● **Problem requirements**
Reproduce the cancer peptide article from the words "Cancer experts could" through the words "peptides she discovered.", renaming "Cancer experts" as "Oncologists" throughout.

Text segment below:

Israeli researchers spot new peptides that could point way to slaying cancer

Immunotherapy needs peptides to work, but if a patient has too few, anti-cancer drugs will fall short; discovery of new type by Weizmann Institute-led team could solve problem

Nathan Jeffay is The Times of Israel's health and science correspondent

A doctor shows medical records to cancer patient in hospital ward (iStock)
A doctor shows medical records to cancer patient in hospital ward (iStock)

Israeli researchers have found previously unknown amino acids on tumors, which could be exploited in the future to boost the effectiveness of cancer treatments.

Short chains of amino acids known as peptides are essential to the success of immunotherapy; they work by activating T cells, which fight the cancer.

But many patients don’t have enough of these peptides, which are derived from mutated cancer genes, to make immunotherapy successful.

The shortage of peptides is seen as one of the reasons that many people fail to respond to checkpoint inhibitor drugs, which block the cancer from suppressing the immune response and send the peptides into action.

“We have identified a new category of peptides, a kind that isn’t derived from the cancer DNA, which have simply been overlooked until now,” Prof. Yardena Samuels, lead scholar for the study, told The Times of Israel.

“We have also seen, in vitro, that they can activate T cells, which in turn can be reactive against cancer,” she said.

Samuels’s research was published Wednesday in the peer-reviewed journal Nature.

Illustration of T cells attacking a cancer cell (royaltystockphoto via iStock by Getty Images)

Her research is so far limited to melanoma, a lethal skin cancer, but she believes the peptide will be found in patients with other forms of cancer as well.

Samuels, her team at the Weizmann Institute of Science, and her collaborator Prof. Reuven Agami of the Netherlands Cancer Institute, named the new peptides aberrant peptides because they differ from all other known peptides.

They believe that the production of the peptide is prompted by the tumor itself.

Prof. Yardena Samuels, cancer expert from the Weizmann Institute of Science (courtesy of the Weizmann Institute of Science)

“We actually saw these peptides on the tumors,” Samuels commented.

Cancer experts could end up creating new forms of immunotherapy that don’t rely on the peptides that today’s treatment require, but rather make use of the peptides she discovered.

The use of these peptides to fight cancer remains theoretical, but finding them and realizing that they could be used to fight cancer is “exciting,” she said.

“We can’t use this as a therapy yet,” Samuels stressed. “But by showing these peptides exist and activate T cells, it could potentially enhance the effectiveness of immunotherapy in the future.”

End of Text segment.
Entries provided below:

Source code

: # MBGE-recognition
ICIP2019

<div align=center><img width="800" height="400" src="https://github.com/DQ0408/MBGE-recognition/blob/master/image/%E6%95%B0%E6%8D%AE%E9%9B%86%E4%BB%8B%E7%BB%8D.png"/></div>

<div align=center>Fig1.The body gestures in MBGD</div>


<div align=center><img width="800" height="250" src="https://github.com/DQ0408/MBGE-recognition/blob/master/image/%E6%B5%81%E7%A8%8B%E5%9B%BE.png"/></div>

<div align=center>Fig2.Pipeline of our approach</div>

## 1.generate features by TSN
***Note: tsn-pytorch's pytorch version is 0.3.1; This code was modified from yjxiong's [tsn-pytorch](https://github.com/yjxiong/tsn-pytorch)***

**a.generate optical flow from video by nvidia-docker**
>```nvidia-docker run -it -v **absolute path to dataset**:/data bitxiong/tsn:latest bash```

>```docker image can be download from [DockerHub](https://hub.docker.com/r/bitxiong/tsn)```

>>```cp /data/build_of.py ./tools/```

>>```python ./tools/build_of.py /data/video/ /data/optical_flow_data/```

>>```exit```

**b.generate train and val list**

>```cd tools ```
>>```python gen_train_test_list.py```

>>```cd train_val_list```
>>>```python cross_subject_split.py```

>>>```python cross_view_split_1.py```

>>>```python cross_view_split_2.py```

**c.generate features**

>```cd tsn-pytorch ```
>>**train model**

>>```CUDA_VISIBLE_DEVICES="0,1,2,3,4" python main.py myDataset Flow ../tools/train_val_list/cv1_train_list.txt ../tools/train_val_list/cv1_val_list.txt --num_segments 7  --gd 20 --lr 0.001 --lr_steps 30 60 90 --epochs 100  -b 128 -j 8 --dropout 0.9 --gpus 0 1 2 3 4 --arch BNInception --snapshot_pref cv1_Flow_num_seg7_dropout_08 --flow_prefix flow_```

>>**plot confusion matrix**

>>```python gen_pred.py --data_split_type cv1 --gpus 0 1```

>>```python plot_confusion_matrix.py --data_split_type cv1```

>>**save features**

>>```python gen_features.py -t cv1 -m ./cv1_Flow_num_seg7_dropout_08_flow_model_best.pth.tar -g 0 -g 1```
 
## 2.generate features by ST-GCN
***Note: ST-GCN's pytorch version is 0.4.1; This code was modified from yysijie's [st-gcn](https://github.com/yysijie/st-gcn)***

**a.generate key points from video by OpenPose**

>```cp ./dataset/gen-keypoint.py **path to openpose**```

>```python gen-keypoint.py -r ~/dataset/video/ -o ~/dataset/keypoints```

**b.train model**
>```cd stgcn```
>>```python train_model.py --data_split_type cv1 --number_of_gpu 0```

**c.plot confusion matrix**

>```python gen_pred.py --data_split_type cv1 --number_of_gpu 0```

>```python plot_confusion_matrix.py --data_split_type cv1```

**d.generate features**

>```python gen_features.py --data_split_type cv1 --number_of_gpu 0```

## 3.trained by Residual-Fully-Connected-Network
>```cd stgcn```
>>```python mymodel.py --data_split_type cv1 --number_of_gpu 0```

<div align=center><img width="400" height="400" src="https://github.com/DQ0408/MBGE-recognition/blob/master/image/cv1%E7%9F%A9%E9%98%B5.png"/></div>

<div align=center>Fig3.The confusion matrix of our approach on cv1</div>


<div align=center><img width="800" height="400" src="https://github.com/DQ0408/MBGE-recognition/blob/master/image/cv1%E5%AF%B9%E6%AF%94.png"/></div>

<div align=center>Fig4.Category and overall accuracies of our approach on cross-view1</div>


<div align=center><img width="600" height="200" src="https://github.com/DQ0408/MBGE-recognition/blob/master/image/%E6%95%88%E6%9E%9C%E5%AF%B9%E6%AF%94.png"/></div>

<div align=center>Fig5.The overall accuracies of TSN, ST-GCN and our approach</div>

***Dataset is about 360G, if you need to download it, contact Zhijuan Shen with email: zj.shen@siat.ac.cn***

End of Entries provided.

● **Solved problem**
Oncologists could end up creating new forms of immunotherapy that don’t rely on the peptides that today’s treatment require, but rather make use of the peptides she discovered.